First, let's check if our dataset has class imbalance:


In [ ]:
df_results['target'].value_counts(normalize=True)

Rather imbalanced! Approximately 83% of the labels are 0. Let's take a look at the other metrics more appropriate for this type of datasets:


In [ ]:
print('Precision score = %1.3f' % precision_score(df_results['target'], predicted_outcome))
print('Recall score = %1.3f' % recall_score(df_results['target'], predicted_outcome))
print('F1 score = %1.3f' % f1_score(df_results['target'], predicted_outcome))

As you can see, the results actually not so good as the accuracy metric would show us.

Receiver Operating Characteristic (ROC) and Area Under the ROC (AUROC)

The ROC is very common for binary classification problems. It is created by plotting the fraction of true positives out of the positives (TPR = true positive rate) vs. the fraction of false positives out of the negatives (FPR = false positive rate), at various threshold settings.

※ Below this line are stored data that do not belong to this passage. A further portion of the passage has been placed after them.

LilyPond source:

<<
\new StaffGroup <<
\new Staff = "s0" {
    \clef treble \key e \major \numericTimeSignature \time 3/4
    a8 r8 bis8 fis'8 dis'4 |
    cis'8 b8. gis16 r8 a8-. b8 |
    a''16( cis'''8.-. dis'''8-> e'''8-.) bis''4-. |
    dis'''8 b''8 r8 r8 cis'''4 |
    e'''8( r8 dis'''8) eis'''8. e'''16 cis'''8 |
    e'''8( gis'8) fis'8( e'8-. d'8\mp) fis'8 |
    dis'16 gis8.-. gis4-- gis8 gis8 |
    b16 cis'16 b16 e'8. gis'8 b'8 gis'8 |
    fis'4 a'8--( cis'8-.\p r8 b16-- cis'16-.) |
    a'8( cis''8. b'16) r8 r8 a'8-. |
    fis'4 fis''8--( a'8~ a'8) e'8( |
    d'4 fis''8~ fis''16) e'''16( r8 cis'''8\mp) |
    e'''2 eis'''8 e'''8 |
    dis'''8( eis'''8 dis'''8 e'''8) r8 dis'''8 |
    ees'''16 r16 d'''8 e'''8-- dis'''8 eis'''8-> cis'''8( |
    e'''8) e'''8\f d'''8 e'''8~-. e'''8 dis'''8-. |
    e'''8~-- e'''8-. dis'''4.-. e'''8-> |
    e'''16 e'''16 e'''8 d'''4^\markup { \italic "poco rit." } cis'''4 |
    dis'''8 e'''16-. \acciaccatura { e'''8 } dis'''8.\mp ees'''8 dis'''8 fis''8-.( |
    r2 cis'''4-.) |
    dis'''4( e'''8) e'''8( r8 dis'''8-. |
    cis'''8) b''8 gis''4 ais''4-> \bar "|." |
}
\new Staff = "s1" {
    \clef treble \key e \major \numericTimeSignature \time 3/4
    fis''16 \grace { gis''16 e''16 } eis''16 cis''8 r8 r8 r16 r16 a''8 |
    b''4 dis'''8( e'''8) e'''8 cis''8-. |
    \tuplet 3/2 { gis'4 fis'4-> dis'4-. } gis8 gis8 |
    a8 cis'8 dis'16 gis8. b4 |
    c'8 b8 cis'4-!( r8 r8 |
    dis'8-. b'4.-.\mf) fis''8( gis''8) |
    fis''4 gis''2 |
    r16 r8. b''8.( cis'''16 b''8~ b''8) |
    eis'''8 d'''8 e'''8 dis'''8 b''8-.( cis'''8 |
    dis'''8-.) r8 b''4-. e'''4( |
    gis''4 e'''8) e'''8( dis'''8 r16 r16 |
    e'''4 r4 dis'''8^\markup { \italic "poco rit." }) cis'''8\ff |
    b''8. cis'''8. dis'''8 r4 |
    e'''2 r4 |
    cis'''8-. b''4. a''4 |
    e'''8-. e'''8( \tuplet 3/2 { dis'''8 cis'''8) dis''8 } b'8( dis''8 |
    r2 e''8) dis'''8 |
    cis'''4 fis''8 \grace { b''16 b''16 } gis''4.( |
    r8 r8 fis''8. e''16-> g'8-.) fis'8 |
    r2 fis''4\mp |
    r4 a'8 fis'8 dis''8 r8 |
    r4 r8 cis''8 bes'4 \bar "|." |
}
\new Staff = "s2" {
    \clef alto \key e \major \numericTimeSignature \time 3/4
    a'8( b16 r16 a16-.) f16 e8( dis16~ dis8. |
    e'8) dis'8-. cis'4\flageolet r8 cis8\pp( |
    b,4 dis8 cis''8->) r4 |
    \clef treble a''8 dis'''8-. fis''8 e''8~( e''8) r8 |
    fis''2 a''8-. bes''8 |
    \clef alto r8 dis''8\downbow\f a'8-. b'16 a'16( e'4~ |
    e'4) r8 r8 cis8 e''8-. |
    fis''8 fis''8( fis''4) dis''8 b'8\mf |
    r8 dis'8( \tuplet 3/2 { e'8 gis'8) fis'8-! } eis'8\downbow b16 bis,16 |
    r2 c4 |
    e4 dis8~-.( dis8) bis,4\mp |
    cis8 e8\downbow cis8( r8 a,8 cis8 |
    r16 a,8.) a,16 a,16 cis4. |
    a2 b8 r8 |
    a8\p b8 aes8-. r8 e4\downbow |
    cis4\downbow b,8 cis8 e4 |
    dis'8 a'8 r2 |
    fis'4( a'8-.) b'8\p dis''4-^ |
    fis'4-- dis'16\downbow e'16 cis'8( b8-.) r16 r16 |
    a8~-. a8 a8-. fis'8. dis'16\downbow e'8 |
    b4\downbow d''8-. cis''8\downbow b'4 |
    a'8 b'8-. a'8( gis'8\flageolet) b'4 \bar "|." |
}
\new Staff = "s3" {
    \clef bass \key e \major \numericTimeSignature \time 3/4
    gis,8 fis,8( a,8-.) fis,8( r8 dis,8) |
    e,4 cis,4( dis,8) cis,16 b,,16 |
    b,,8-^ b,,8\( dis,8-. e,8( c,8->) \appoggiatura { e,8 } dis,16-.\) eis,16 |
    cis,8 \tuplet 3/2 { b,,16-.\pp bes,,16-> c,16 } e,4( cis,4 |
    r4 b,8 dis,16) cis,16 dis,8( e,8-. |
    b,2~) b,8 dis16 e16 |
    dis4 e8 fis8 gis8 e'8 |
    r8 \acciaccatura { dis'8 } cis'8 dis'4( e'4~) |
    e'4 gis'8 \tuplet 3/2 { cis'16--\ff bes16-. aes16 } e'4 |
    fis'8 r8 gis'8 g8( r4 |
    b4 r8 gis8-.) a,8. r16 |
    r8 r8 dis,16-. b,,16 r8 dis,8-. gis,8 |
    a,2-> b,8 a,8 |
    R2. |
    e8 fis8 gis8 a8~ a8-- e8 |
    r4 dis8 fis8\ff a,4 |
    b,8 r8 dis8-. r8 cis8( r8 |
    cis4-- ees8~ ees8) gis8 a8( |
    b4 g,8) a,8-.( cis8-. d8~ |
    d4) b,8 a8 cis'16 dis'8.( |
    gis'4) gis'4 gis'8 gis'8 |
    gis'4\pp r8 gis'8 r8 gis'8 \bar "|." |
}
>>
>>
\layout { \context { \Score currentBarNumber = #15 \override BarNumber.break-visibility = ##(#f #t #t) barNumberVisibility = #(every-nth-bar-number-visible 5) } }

  • The roc_curve compute Receiver operating characteristic (ROC)
  • The roc_auc_score function computes the area under the receiver operating characteristic (ROC) curve. The curve information is summarized in one number.

Unlike the previous metrics, the ROC functions above require the actual scores/probabilities (and not the predicted labels). Further information on roc_curve and roc_auc_score. This metric is rather useful for imbalanced datasets.


In [ ]:
# Data to compute the ROC curve (FPR and TPR):
fpr, tpr, thresholds = roc_curve(df_results['target'], df_results['scores'])
# The Area Under the ROC curve:
roc_auc = roc_auc_score(df_results['target'], df_results['scores'])

# Plot ROC Curve
plt.figure(figsize=(8,6))
lw = 2
plt.plot(fpr, tpr, color='orange', lw=lw, label='ROC curve (AUROC = %0.2f)' % roc_auc)
plt.plot([0, 1], [0, 1], color='navy', lw=lw, linestyle='--', label='random')
plt.xlim([0.0, 1.0])
plt.ylim([0.0, 1.05])
plt.grid()
plt.xlabel('False Positive Rate')
plt.ylabel('True Positive Rate')
plt.title('Receiver operating characteristic example')
plt.legend(loc="lower right")
plt.show()

As we can see, the AUROC is 0.70. A value of 0.50 means that the classifier is no better than random.